Letters To The Editor

In reference to “nebulized bronchodilators instead of metered‐dose inhalers for obstructive pulmonary symptoms”

© 2016 Society of Hospital Medicine

I read with great interest Moriates and Feldman's article advocating inhalers in obstructive disease.[1] Although I agree with the main thoughts of their argument, there are issues for consideration.

Patient education on proper inhaler use is needed, and Press et al.[2] offer hope of improvement. However, as acknowledged by Press et al., with any skill, it is unclear whether mastery is retained long term. Molimard et al.[3] found inhaler misuse occurring in the outpatient setting, suggesting this may be an ongoing problem, or that some patients may be unable to master this complex skill.
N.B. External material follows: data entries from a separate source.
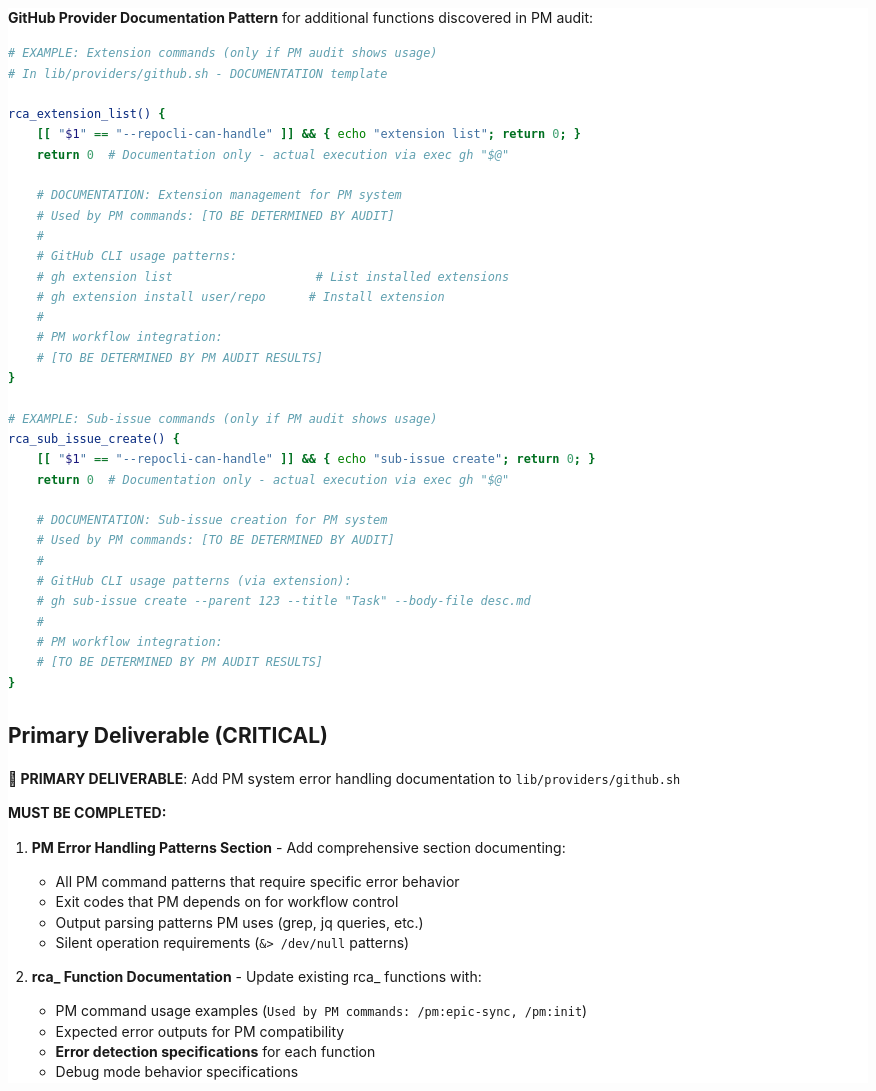 **GitHub Provider Documentation Pattern** for additional functions discovered in PM audit:

```bash
# EXAMPLE: Extension commands (only if PM audit shows usage)
# In lib/providers/github.sh - DOCUMENTATION template

rca_extension_list() {
    [[ "$1" == "--repocli-can-handle" ]] && { echo "extension list"; return 0; }
    return 0  # Documentation only - actual execution via exec gh "$@"
    
    # DOCUMENTATION: Extension management for PM system
    # Used by PM commands: [TO BE DETERMINED BY AUDIT]
    #
    # GitHub CLI usage patterns:
    # gh extension list                    # List installed extensions
    # gh extension install user/repo      # Install extension
    #
    # PM workflow integration:
    # [TO BE DETERMINED BY PM AUDIT RESULTS]
}

# EXAMPLE: Sub-issue commands (only if PM audit shows usage)
rca_sub_issue_create() {
    [[ "$1" == "--repocli-can-handle" ]] && { echo "sub-issue create"; return 0; }
    return 0  # Documentation only - actual execution via exec gh "$@"
    
    # DOCUMENTATION: Sub-issue creation for PM system
    # Used by PM commands: [TO BE DETERMINED BY AUDIT]
    #
    # GitHub CLI usage patterns (via extension):
    # gh sub-issue create --parent 123 --title "Task" --body-file desc.md
    #
    # PM workflow integration:
    # [TO BE DETERMINED BY PM AUDIT RESULTS]
}
```

## Primary Deliverable (CRITICAL)

**🎯 PRIMARY DELIVERABLE**: Add PM system error handling documentation to `lib/providers/github.sh`

**MUST BE COMPLETED:**
1. **PM Error Handling Patterns Section** - Add comprehensive section documenting:
   - All PM command patterns that require specific error behavior
   - Exit codes that PM depends on for workflow control
   - Output parsing patterns PM uses (grep, jq queries, etc.)
   - Silent operation requirements (`&> /dev/null` patterns)

2. **rca_ Function Documentation** - Update existing rca_ functions with:
   - PM command usage examples (`Used by PM commands: /pm:epic-sync, /pm:init`)
   - Expected error outputs for PM compatibility
   - **Error detection specifications** for each function
   - Debug mode behavior specifications
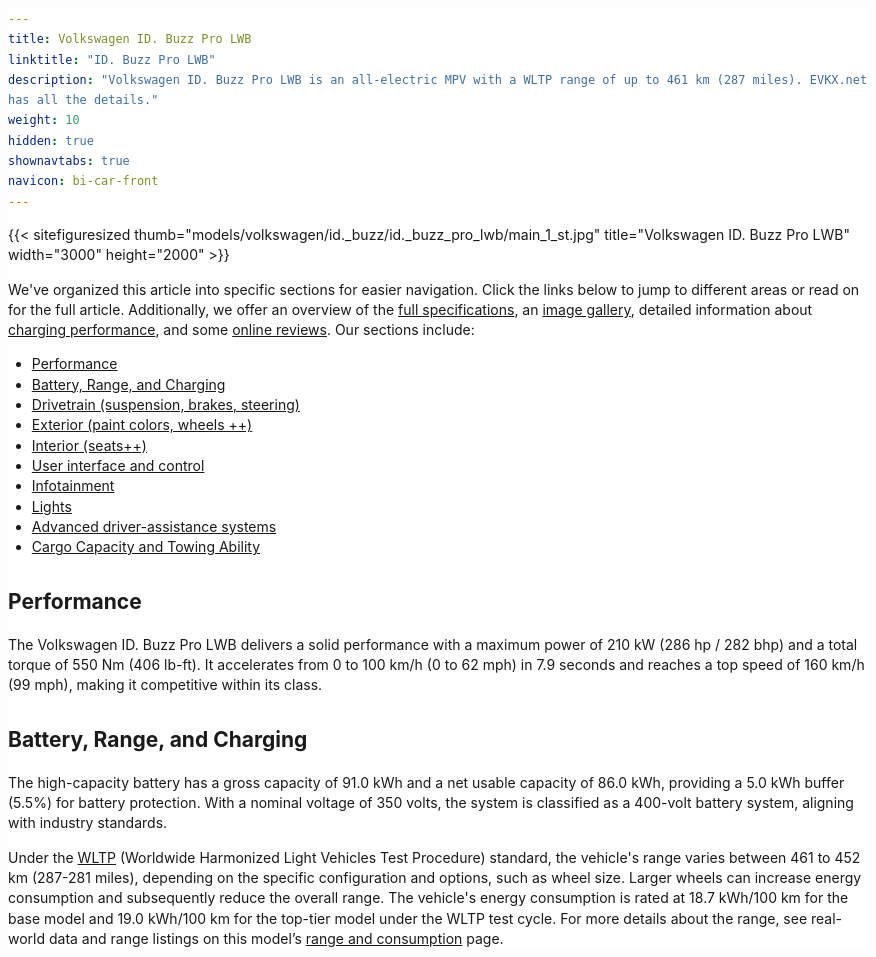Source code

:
 ```yaml
---
title: Volkswagen ID. Buzz Pro LWB
linktitle: "ID. Buzz Pro LWB"
description: "Volkswagen ID. Buzz Pro LWB is an all-electric MPV with a WLTP range of up to 461 km (287 miles). EVKX.net has all the details."
weight: 10
hidden: true
shownavtabs: true
navicon: bi-car-front
---
```



{{< sitefiguresized thumb="models/volkswagen/id._buzz/id._buzz_pro_lwb/main_1_st.jpg" title="Volkswagen ID. Buzz Pro LWB" width="3000" height="2000"  >}}

We've organized this article into specific sections for easier navigation. Click the links below to jump to different areas or read on for the full article. Additionally, we offer an overview of the [full specifications](specifications/), an [image gallery](gallery/), detailed information about [charging performance](chargingcurve/), and some [online reviews](reviews/). Our sections include:

- [Performance](#performance)
- [Battery, Range, and Charging](#battery-range-and-charging)
- [Drivetrain (suspension, brakes, steering)](#drivetrain)
- [Exterior (paint colors, wheels ++)](#exterior)
- [Interior (seats++)](#interior)
- [User interface and control](#user-interface-and-control)
- [Infotainment](#infotainment)
- [Lights](#lights)
- [Advanced driver-assistance systems](#advanced-driver-assistance-systems)
- [Cargo Capacity and Towing Ability](#cargo-capacity-and-towing-ability)

## Performance

The Volkswagen ID. Buzz Pro LWB delivers a solid performance with a maximum power of 210 kW (286 hp / 282 bhp) and a total torque of 550 Nm (406 lb-ft). It accelerates from 0 to 100 km/h (0 to 62 mph) in 7.9 seconds and reaches a top speed of 160 km/h (99 mph), making it competitive within its class.

## Battery, Range, and Charging

The high-capacity battery has a gross capacity of 91.0 kWh and a net usable capacity of 86.0 kWh, providing a 5.0 kWh buffer (5.5%) for battery protection. With a nominal voltage of 350 volts, the system is classified as a 400-volt battery system, aligning with industry standards.

Under the [WLTP](../../../../guides/understandingrange/wltp/) (Worldwide Harmonized Light Vehicles Test Procedure) standard, the vehicle's range varies between 461 to 452 km (287-281 miles), depending on the specific configuration and options, such as wheel size. Larger wheels can increase energy consumption and subsequently reduce the overall range. The vehicle's energy consumption is rated at 18.7 kWh/100 km for the base model and 19.0 kWh/100 km for the top-tier model under the WLTP test cycle. For more details about the range, see real-world data and range listings on this model’s [range and consumption](rangeandconsumption/) page.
Inhaler therapy is recommended due to the benefits mentioned by the authors. However, discharge planning should focus more on appropriate device selection. Mahler et al.[4] identified patients with chronic obstructive pulmonary disease with a suboptimal peak inspiratory flow rate in whom use of an inhaler might be ineffective. A subsequent study in this population demonstrated significant improvements in forced expiratory volume in 1 second, total lung capacity, and inspiratory capacity with nebulizer therapy compared to a dry powder inhaler.[5] Other high‐risk populations may include patients with neuromuscular disease or impaired manual dexterity (eg, Parkinson's, poststroke) inhibiting proper inhaler use.

Therefore, although metered‐dose inhaler therapy is preferred over nebulized therapy, I would caution too sweeping a recommendation missing certain populations with a reason for alternative delivery.